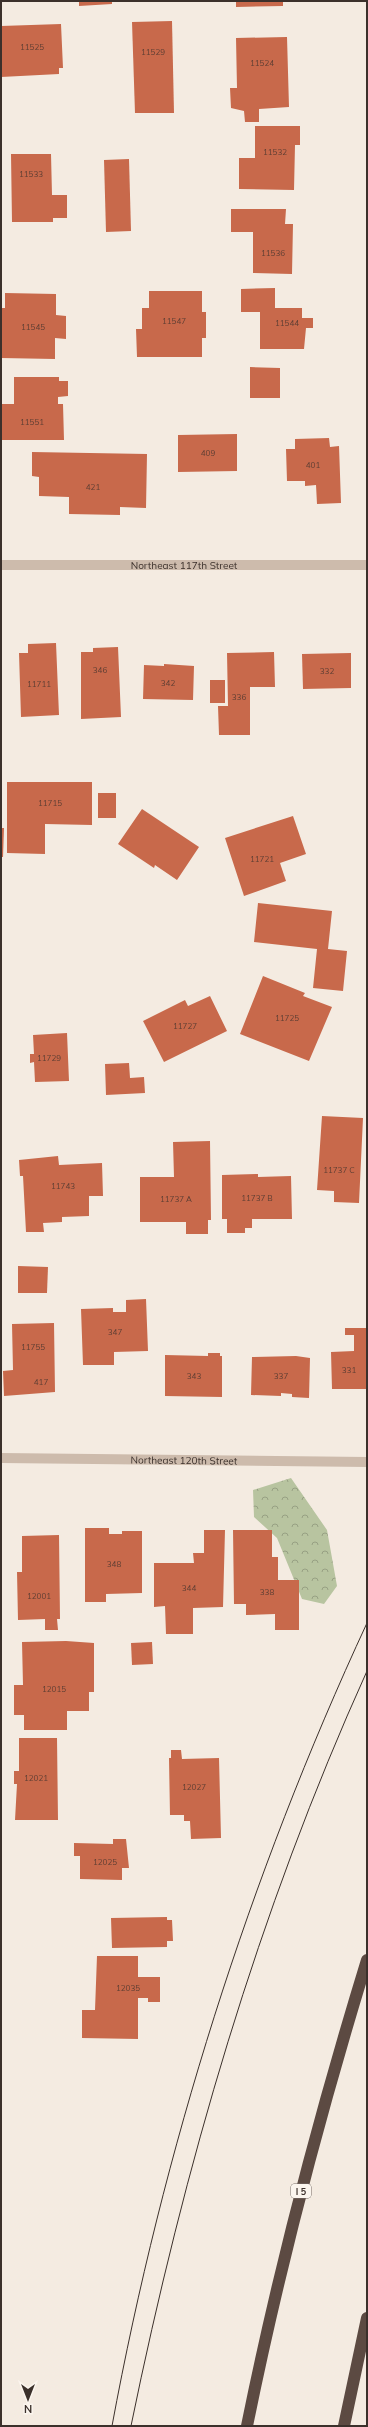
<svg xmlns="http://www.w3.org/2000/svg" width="368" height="2427" font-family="Mulish,sans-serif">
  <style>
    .forest { fill: url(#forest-crowns) }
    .building { fill: #c8694b }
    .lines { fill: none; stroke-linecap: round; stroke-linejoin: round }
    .street { stroke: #cdbbac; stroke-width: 10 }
    .highway { stroke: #5c4a42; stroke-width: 12 }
    .tram { stroke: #3b302b; stroke-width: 1 }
    .labels { text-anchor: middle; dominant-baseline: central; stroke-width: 4; stroke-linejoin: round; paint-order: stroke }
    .number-label { font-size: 8px; fill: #5e3e33 }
    .shield { fill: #fbf5ee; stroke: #756b66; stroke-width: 1 }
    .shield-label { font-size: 9px; font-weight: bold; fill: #3b302b }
    .street-label { font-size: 10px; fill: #3b302b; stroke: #fbf5ee }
  </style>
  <defs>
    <pattern id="forest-crowns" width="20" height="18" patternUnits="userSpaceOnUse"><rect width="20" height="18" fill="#b8c4a0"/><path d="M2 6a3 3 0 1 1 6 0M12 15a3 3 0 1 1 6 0" fill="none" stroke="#97a083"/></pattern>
  </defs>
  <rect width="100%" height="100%" fill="#f4ebe1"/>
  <path class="forest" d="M291 1478 327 1530 337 1586 324 1604 302 1599 277 1538 254 1517 253 1490Z"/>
  <g class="building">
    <path d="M79 1H112V4L79 6Z"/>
    <path d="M236 1H283V6L236 7Z"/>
    <path d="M172 21 174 113H135L132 22Z"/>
    <path d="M61 24 63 68H59V74L1 77V26Z"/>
    <path d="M287 37 289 107 259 109V122H245L244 111 231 108 230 88H237L236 38Z"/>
    <path d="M255 126H300V145H295L294 190 239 189V158H255Z"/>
    <path d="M11 154H51L52 195H67V218H53V222H12Z"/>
    <path d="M129 159 131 231 106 232 104 160Z"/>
    <path d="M231 209H286L285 224H293L292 274 253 273V232H231Z"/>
    <path d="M275 288V308H302V318H313V328H306L304 349H260V312H241V289Z"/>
    <path d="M149 291H202V312H206V338H202V357H137L136 329H142V308H149Z"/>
    <path d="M5 293 56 294V315L66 316V339L55 338V359L1 358V308H5Z"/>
    <path d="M250 367 280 368V398H250Z"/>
    <path d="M14 377H59V381H68V396L58 397V404H63L64 440H1V404H14Z"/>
    <path d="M237 434V471L178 472V435Z"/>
    <path d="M329 438 330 447 339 446 341 503 317 504 316 485 305 486V481H287L286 449H295V439Z"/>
    <path d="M32 452 147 454 146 508 120 507V515L69 514V497L39 496V477L32 476Z"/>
    <path d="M56 643 59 715 21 717 19 653H28V644Z"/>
    <path d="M118 647 121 717 81 719V652H93V648Z"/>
    <path d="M274 652 275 687H250V735H219L218 706H228L227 653Z"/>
    <path d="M351 653V688L303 689 302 654Z"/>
    <path d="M164 664 194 666 193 700 143 699 144 665 164 666Z"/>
    <rect x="210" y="680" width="15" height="23"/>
    <path d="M7 782H92V825L45 824V854L7 853Z"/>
    <rect x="98" y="793" width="18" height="25"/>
    <path d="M142 809 199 847 177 880 155 865 154 868 118 844Z"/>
    <path d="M293 816 306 854 280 863 286 881 244 896 225 838Z"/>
    <path d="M1 828H4L3 857H1Z"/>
    <path d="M258 903 332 911 328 949 347 951 343 991 313 988 317 949 254 942Z"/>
    <path d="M263 976 305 993 303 996 332 1007 309 1061 240 1034Z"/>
    <path d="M210 996 227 1031 164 1062 143 1021 185 1000 188 1006Z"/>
    <path d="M67 1033 69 1081 35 1082 34 1062 30 1063V1054H34L33 1035Z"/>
    <path d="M129 1063 130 1078 144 1077 145 1093 106 1095 105 1064Z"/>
    <path d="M322 1116 363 1118 359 1203 334 1202V1191L317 1190Z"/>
    <path d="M210 1141 211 1220H208V1234H186V1222H140V1177H174L173 1142Z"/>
    <path d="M58 1156 59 1165 102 1163 103 1196H89V1216L62 1217V1222L43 1223 44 1232H26L23 1176H20L19 1160Z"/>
    <path d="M258 1174V1177L291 1176 292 1219H252V1228H245V1233H227V1219H222V1175Z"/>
    <path d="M18 1266 48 1267 47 1293H18Z"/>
    <path d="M146 1299 148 1351 114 1352V1365H83L81 1309 113 1308V1312H126V1300Z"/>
    <path d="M54 1323 55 1392 4 1396 3 1371 13 1370 12 1324Z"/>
    <path d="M345 1328H367V1389H332L331 1352 354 1351V1335H345Z"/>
    <path d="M208 1353H220V1356H222V1397L165 1396V1355L208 1356Z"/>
    <path d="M296 1356 310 1358 309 1398 292 1397V1394L281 1393V1396L251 1395 252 1357Z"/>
    <path d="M85 1528H109V1534H122V1531H142V1593L106 1594V1602H85Z"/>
    <path d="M204 1530H225L223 1607 193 1608V1634H166L165 1606 154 1607V1563H194L193 1553H204Z"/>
    <path d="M233 1530H272V1557H278V1580H299V1630H275V1614L246 1615V1604H234Z"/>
    <path d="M59 1535 60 1619H57L58 1630H45V1619L18 1620 17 1572H22V1536Z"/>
    <path d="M66 1641 94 1643V1692H89V1711H67V1730H24V1715H14V1685H23L22 1642Z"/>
    <path d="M152 1642 153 1664 132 1665 131 1643Z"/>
    <path d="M19 1738H57L58 1820H15L17 1784H14V1771H19Z"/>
    <path d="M171 1750H181L182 1759 219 1758 221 1838 191 1839 190 1821H184V1815H170L169 1758H171Z"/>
    <path d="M113 1839H126L129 1868H122V1880L80 1879V1856H74V1843L113 1844Z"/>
    <path d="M167 1917V1920H172L173 1941H167V1947L112 1948 111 1918Z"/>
    <path d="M97 1956H138V1977H160V2002H148V1998H138V2039L82 2038V2010H95Z"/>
  </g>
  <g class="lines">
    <g class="street">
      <path id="s1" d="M1 565H367"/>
      <path id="s2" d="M1 1458 367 1462"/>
    </g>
    <g class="highway">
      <path d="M247 2426C279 2268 320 2113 367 1960"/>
      <path d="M344 2426 367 2318"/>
    </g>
    <g class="tram">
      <path d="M112 2426C163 2150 249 1877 367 1623"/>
      <path d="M131 2426C184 2167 258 1912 367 1671"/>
    </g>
  </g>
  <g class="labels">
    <g class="number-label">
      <text x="32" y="47">11525</text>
      <text x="153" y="52">11529</text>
      <text x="262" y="63">11524</text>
      <text x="275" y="152">11532</text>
      <text x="31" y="174">11533</text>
      <text x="273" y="253">11536</text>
      <text x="174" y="321">11547</text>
      <text x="287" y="323">11544</text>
      <text x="33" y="327">11545</text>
      <text x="32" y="422">11551</text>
      <text x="208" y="453">409</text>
      <text x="313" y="465">401</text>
      <text x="93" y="487">421</text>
      <text x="100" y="670">346</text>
      <text x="327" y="671">332</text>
      <text x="168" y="683">342</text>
      <text x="39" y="684">11711</text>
      <text x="239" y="697">336</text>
      <text x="50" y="803">11715</text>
      <text x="262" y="859">11721</text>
      <text x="287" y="1018">11725</text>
      <text x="185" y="1026">11727</text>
      <text x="49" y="1058">11729</text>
      <text x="339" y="1170">11737 C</text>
      <text x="63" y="1186">11743</text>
      <text x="257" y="1198">11737 B</text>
      <text x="176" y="1199">11737 A</text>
      <text x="115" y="1332">347</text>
      <text x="33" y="1347">11755</text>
      <text x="349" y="1370">331</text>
      <text x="194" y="1376">343</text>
      <text x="281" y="1376">337</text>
      <text x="41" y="1382">417</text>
      <text x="114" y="1564">348</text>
      <text x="189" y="1588">344</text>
      <text x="267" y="1592">338</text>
      <text x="39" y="1596">12001</text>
      <text x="54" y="1689">12015</text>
      <text x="36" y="1778">12021</text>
      <text x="194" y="1787">12027</text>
      <text x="105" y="1862">12025</text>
      <text x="128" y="1988">12035</text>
    </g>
    <rect class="shield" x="291" y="2184" width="20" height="14" rx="3"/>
    <g class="shield-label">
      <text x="301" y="2191">I 5</text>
    </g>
    <g class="street-label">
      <text stroke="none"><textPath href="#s1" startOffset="183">Northeast 117th Street</textPath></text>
      <text stroke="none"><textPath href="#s2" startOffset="183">Northeast 120th Street</textPath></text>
    </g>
  </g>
  <rect width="368" height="2427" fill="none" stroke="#3b302b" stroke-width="4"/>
  <g transform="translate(28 2399) rotate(180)" stroke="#fbf5ee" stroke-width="3" paint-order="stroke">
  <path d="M0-3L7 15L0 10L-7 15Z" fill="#3b302b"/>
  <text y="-6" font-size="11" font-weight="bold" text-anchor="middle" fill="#3b302b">N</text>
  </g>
</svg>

• YOUR OBJECTIVE:
Copy every line above that holds the word "lines".

• WRITTEN RESPONSE:
    .lines { fill: none; stroke-linecap: round; stroke-linejoin: round }
  <g class="lines">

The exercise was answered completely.